**İncelenecek metin**
----

Maraş Katliamının üzerinden 46 yıl geçti. 19 Aralık 1978’de başlayıp, 26 Aralık 1978 ‘e kadar devam eden devlet içinde örgütlü yapıların eliyle 7 günde gerçekleşen Maraş Katliamında 120 kişi vahşi yöntemler kullanılarak katledildi, binin üzerinde insan yaralandı, 552 ev yakılarak tahrip edildi, 289 işyeri yağmalandı. Katliamın sona erdiği gün 26 Aralık 1978’de 13 ilde sıkıyönetim ilan edildi. Bu katliam da diğer Alevi katliamları gibi devletin gözetiminde gerçekleşmiş, şehirdeki kolluk kuvvetleri herhangi bir müdahalede bulunmamıştır. Bu yönüyle bu katliamın sorumlusu devletin kendisidir.
Katliam faillerinin yargı önüne çıkarılmasında da her zaman olduğu gibi devletin cezasızlık politikası devreye konulmuştur. Katliamın önemli faillerinden 68 kişiye hiç ulaşılamamış hatta fail oldukları bilinen bazı kişiler milletvekili, bürokrat bile olabilmişlerdir. Faillerin bir kısmının yargılaması 23 yıl sürmüş ve sonrasında 1991 yılında yapılan yasal düzenleme ile tüm failler serbest kalmışlardır. Oysa Maraş Katliamı İnsanlığa Karşı İşlenmiş Suçlar kategorisindedir. Sonraki yıllarda da devlet Katliamla Yüzleşmek ve Onarıcı Adalet mekanizmalarını kurmak yerine Maraş’ta yapılmak istenen anmaları çeşitli gerekçelerle yasaklamıştır.
Sıklıkla darbelere ve geçmişte yaşanmış katliamlara atıfta bulunarak; darbelere karşı olduğunu ifade eden mevcut iktidar, 12 Eylül askeri darbesine giden yolda devletin gözü önünde Maraş’ta gerçekleştirilen bu katliamın sorumlularını bulma konusunda hiçbir çaba harcamayarak darbeleri “Allah’ın Lütfu” olarak gördüğünü bir kez daha kanıtlamıştır.
Mevcut iktidar Alevilere karşı gerçekleştirilen katliamları görmezden gelerek yürüttüğü “Alevi Açılımı” benzeri bir uygulamayı 2022 yılında Kültür Bakanlığı bünyesinde kurulan “Alevi-Bektaşi Kültür ve Cem Evi Başkanlığı” adı altında yeniden güncellemiştir. Alevi yurttaşların ve Alevi İnanç Kurumlarının itirazlarına rağmen iktidar bu politikalarında ısrar etmektedir. Avrupa İnsan Hakları Mahkemesinin Alevi yurttaşların zorunlu din dersine tabi tutulmalarını ve İnanç Merkezlerinin yok sayılmasının hak ihlali olduğuna dair kararına rağmen Devlet Aleviliği ve Alevi İnancını kendi bakış açısıyla tarif etmeye devam etmektedir.

----

Maraş Katliamı metninde “Maraş Katliamının üzerinden” sözleriyle başlayıp “sorumlusu devletin kendisidir.” sözleriyle biten bölümü hiçbir değişiklik yapmadan kopyalayın. Bu alıştırmada verilere ihtiyaç yoktur.

----

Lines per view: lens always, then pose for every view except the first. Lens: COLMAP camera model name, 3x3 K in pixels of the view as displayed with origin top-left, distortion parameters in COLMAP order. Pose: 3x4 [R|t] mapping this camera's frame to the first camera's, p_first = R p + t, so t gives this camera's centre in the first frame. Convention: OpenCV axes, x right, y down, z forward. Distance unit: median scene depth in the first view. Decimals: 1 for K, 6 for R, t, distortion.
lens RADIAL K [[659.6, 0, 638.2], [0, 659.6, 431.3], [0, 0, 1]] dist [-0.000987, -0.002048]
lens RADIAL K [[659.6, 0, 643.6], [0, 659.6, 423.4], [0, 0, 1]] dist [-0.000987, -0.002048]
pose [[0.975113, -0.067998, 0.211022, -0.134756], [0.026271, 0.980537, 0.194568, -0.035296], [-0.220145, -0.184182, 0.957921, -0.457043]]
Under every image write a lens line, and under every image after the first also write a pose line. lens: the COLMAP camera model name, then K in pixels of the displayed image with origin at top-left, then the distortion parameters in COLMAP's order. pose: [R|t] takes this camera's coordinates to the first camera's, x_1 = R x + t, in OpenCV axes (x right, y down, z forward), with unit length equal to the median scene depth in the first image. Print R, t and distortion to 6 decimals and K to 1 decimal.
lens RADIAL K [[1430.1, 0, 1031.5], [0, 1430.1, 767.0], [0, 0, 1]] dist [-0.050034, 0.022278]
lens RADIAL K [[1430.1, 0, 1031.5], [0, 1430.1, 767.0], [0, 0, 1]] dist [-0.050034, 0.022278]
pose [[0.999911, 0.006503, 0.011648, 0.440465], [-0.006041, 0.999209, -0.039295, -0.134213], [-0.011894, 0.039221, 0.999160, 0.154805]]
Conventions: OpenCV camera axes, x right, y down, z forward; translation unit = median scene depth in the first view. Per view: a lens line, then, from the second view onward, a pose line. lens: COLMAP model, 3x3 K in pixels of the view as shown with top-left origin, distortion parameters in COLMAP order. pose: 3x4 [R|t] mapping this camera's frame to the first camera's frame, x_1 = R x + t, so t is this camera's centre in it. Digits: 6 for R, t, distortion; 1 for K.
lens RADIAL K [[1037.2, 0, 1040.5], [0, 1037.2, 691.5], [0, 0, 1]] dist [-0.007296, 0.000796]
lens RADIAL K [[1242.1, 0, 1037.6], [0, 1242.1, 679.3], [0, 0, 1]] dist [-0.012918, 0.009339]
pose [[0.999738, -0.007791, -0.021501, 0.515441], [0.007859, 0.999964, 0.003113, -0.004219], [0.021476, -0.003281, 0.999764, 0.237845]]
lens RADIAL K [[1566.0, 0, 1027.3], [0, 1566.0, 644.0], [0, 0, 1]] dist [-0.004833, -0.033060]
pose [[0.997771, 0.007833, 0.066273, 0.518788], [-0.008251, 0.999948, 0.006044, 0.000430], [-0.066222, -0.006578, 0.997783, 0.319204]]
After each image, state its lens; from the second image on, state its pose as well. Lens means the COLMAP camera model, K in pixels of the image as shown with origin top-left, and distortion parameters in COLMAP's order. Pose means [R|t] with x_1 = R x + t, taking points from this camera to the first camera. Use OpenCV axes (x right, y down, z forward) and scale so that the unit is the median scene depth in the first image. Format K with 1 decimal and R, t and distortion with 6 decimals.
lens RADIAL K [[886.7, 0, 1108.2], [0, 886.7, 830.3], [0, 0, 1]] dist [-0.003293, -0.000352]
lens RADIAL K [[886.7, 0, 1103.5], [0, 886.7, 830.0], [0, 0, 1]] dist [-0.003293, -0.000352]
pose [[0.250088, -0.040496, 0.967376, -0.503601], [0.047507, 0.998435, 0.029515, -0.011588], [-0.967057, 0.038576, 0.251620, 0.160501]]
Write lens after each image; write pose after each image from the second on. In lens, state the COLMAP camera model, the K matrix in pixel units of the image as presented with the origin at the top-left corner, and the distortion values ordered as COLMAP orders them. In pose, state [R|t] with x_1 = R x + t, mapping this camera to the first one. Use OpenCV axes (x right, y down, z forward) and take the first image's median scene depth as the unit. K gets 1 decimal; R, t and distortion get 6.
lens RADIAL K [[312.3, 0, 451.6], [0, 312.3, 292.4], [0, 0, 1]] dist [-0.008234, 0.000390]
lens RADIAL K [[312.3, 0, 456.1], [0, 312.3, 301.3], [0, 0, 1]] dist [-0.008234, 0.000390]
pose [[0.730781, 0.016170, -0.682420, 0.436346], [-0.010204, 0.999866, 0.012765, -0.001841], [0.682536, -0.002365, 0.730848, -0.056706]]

----

**Yazılı yanıt**
Maraş Katliamının üzerinden 46 yıl geçti. 19 Aralık 1978’de başlayıp, 26 Aralık 1978 ‘e kadar devam eden devlet içinde örgütlü yapıların eliyle 7 günde gerçekleşen Maraş Katliamında 120 kişi vahşi yöntemler kullanılarak katledildi, binin üzerinde insan yaralandı, 552 ev yakılarak tahrip edildi, 289 işyeri yağmalandı. Katliamın sona erdiği gün 26 Aralık 1978’de 13 ilde sıkıyönetim ilan edildi. Bu katliam da diğer Alevi katliamları gibi devletin gözetiminde gerçekleşmiş, şehirdeki kolluk kuvvetleri herhangi bir müdahalede bulunmamıştır. Bu yönüyle bu katliamın sorumlusu devletin kendisidir.